On Wed, 7 Mar 2018 21:39:08 -0800
Jeff Janes <jeff.janes@gmail.com> wrote:
> As for preventing it in the first place, based on your description of your
> hardware and operations, I was going to say you need to increase the max
> number of autovac workers, but then I remembered you from "Autovacuum slows
> down with large numbers of tables. More workers makes it slower" (
> https://www.postgresql.org/message-id/20151030133252.3033.4249%40wrigleys.postgresql.org).
> So you are probably still suffering from that? Your patch from then seemed
> to be pretty invasive and so controversial.
We have been building from source using that patch for the worker contention
since then. It's very effective, there is no way we could have continued to
rely on autovacuum without it. It's sort of a nuisance to keep updating it
for each point release that touches autovacuum, but here we are.
The current patch is motivated by the fact that even with effective workers
we still regularly find tables with inflated reltuples. I have some theories
about why, but not really proof. Mainly variants on "all the vacuum workers
were busy making their way through a list of 100,000 tables and did not get
back to the problem table before it became a problem."
I do have a design in mind for a larger more principled patch that fixes the
same issue and some others too, but given the reaction to the earlier one I
hesitate to spend a lot of time on it.

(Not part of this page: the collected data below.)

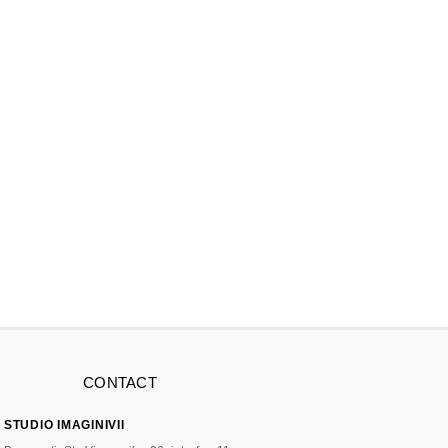
CONTACT
STUDIO IMAGINIVII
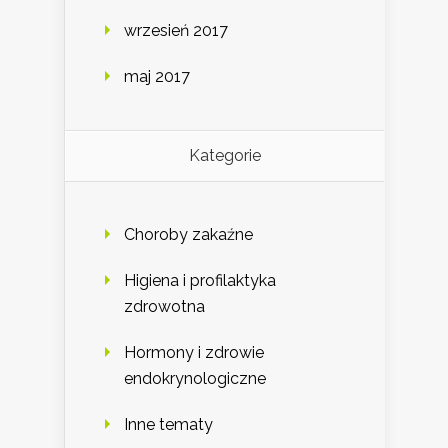
wrzesień 2017
maj 2017
Kategorie
Choroby zakaźne
Higiena i profilaktyka
zdrowotna
Hormony i zdrowie
endokrynologiczne
Inne tematy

I'd be happy to discuss a way to try
to move forward though if any one is interested.
Your patch helped, but mainly was targeted at the lock contention part of the
problem.
The other part of the problem was that autovacuum workers will force a rewrite
of the stats file every time they try to choose a new table to work on.
With large numbers of tables and many autovacuum workers this is a significant
extra workload.
-dg
--
David Gould daveg@sonic.net
If simplicity worked, the world would be overrun with insects.